Wow, this American Prospect polemic on feminism’s current crisis is really, really fascinating. Argument in a nutshell: to the extent that feminism has molded itself into a movement of individual choice and of women’s rights, it has ignored the true insight of women’s liberation that the family and the private sphere is the locus of many of women’s challenges and the obstacle to their equality. Even if one doesn’t agree with Linda Hirschman’s points, the observations are great. Like her look at life chances of New York Times Wedding page brides and grooms:
Every Times groom assumed he had to succeed in business, and was really trying. By contrast, a common thread among the women I interviewed was a self-important idealism about the kinds of intellectual, prestigious, socially meaningful, politics-free jobs worth their incalculably valuable presence.
Or, this:
these daughters of the upper classes will be bearing most of the burden of the work always associated with the lowest caste: sweeping and cleaning bodily waste.

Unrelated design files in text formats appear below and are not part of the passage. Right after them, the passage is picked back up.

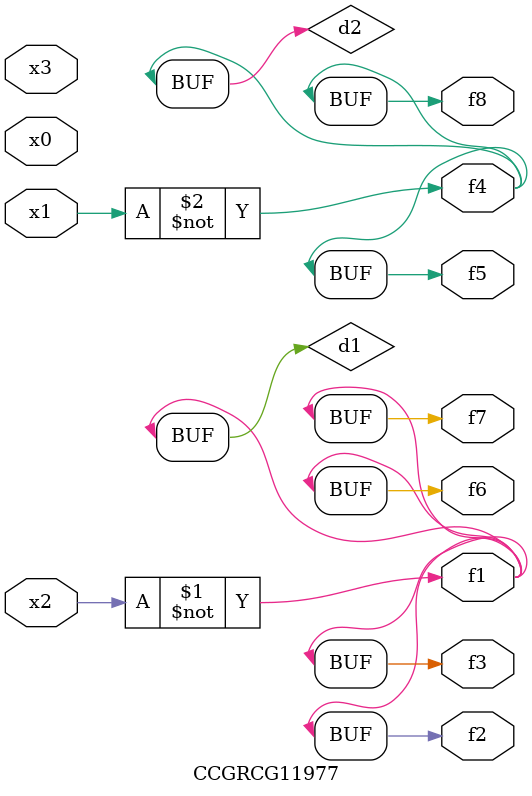
<source format=v>
module CCGRCG11977(
	input x0, x1, x2, x3,
	output f1, f2, f3, f4, f5, f6, f7, f8
);

	wire d1, d2;

	xnor (d1, x2);
	not (d2, x1);
	assign f1 = d1;
	assign f2 = d1;
	assign f3 = d1;
	assign f4 = d2;
	assign f5 = d2;
	assign f6 = d1;
	assign f7 = d1;
	assign f8 = d2;
endmodule

</source>
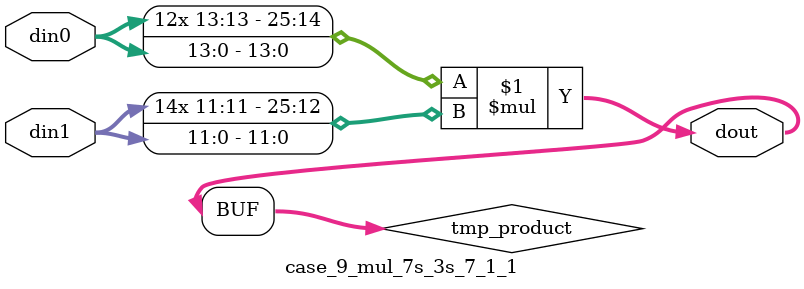
<source format=v>

`timescale 1 ns / 1 ps

 module case_9_mul_7s_3s_7_1_1(din0, din1, dout);
parameter ID = 1;
parameter NUM_STAGE = 0;
parameter din0_WIDTH = 14;
parameter din1_WIDTH = 12;
parameter dout_WIDTH = 26;

input [din0_WIDTH - 1 : 0] din0; 
input [din1_WIDTH - 1 : 0] din1; 
output [dout_WIDTH - 1 : 0] dout;

wire signed [dout_WIDTH - 1 : 0] tmp_product;



























assign tmp_product = $signed(din0) * $signed(din1);








assign dout = tmp_product;





















endmodule

</source>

Not two weeks after the Yalie flap, the Times ran a story of moms who were toilet training in infancy by vigilantly watching their babies for signs of excretion 24-7. They have voluntarily become untouchables.
Of course, the ideological division that Hirshman diagnoses just rephrases the split in the bourgeoisie itself, between those who trade in money and traditional power and those who are invested in cultural and humanistic betterment. Half of the gay men I know can be mapped in one camp or the other. And as someone who tends toward the latter, I don’t know that I have much room for being judgmental about the kind of ideological-turned-material subjugation that marks contemporary gender inequality. But lately feminism as a political movement has surprisingly little to say about such a basic thing.
In other post-feminist news, the Times has the goods on Pharma sales’ recruiting pipeline in college chearleading squads. A few years back the Onion invented a National Organization for Pretty Women. The reality surpasses the spoof.